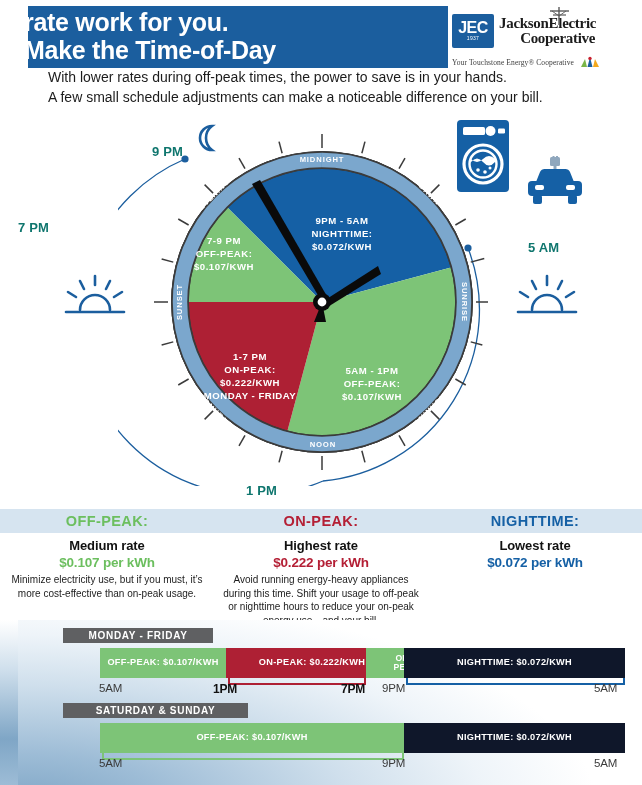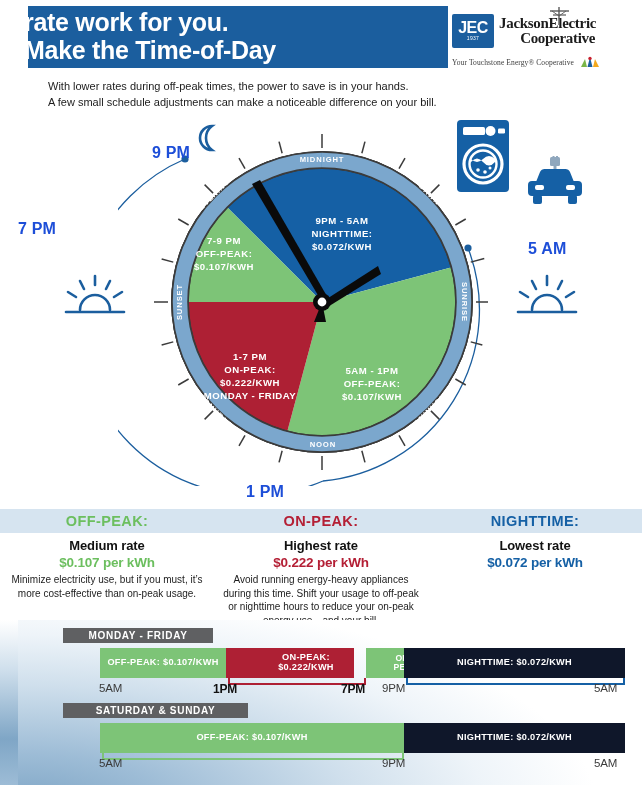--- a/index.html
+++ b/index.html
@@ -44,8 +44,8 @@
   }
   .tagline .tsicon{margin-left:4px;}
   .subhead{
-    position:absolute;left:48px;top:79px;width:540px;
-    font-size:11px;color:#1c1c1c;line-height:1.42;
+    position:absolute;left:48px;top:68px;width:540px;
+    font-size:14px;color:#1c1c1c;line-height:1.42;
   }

************

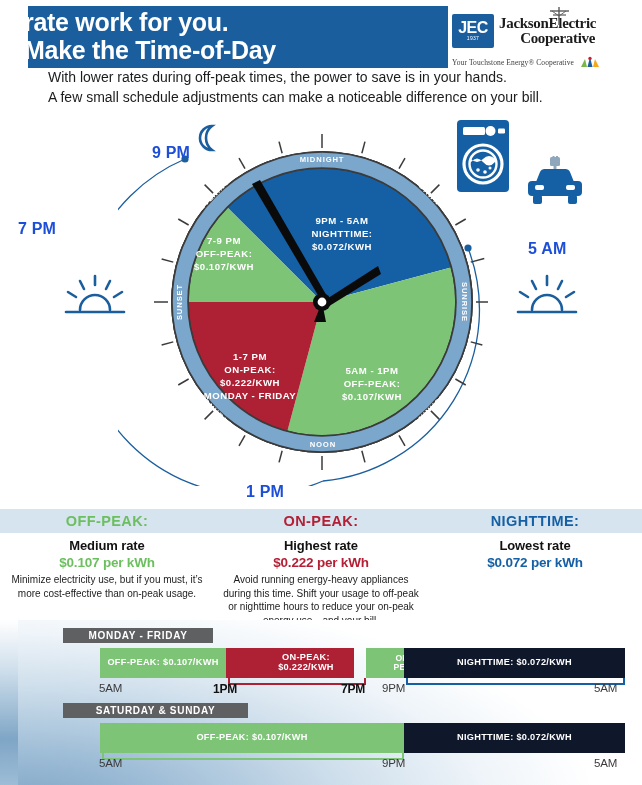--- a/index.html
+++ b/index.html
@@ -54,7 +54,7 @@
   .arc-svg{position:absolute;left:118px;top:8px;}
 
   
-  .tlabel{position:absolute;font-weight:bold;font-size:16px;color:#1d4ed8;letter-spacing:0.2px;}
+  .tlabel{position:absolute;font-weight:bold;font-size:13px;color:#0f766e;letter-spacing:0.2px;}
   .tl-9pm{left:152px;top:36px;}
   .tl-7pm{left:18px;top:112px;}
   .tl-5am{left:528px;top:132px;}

************

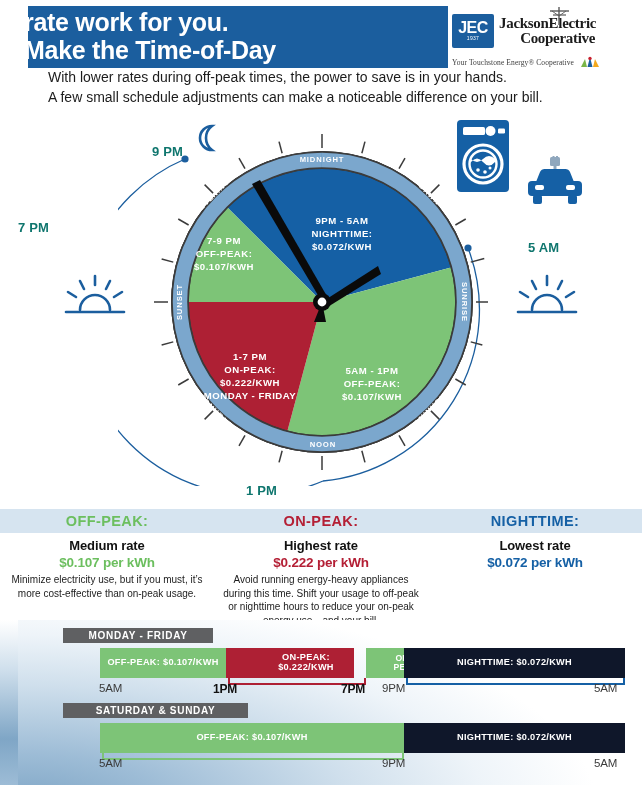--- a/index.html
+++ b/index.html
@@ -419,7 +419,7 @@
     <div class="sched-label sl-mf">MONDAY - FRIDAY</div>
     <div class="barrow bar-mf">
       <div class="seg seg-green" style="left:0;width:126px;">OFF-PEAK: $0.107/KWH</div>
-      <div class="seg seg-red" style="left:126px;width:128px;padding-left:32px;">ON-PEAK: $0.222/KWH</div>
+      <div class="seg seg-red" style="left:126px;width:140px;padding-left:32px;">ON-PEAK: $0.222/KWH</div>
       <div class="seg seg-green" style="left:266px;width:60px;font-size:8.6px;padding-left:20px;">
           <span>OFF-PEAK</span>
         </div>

************

If a line in the records above includes the string "spacing", copy it.

§ **WRITTEN SOLUTION**
-  .tlabel{position:absolute;font-weight:bold;font-size:16px;color:#1d4ed8;letter-spacing:0.2px;}
+  .tlabel{position:absolute;font-weight:bold;font-size:13px;color:#0f766e;letter-spacing:0.2px;}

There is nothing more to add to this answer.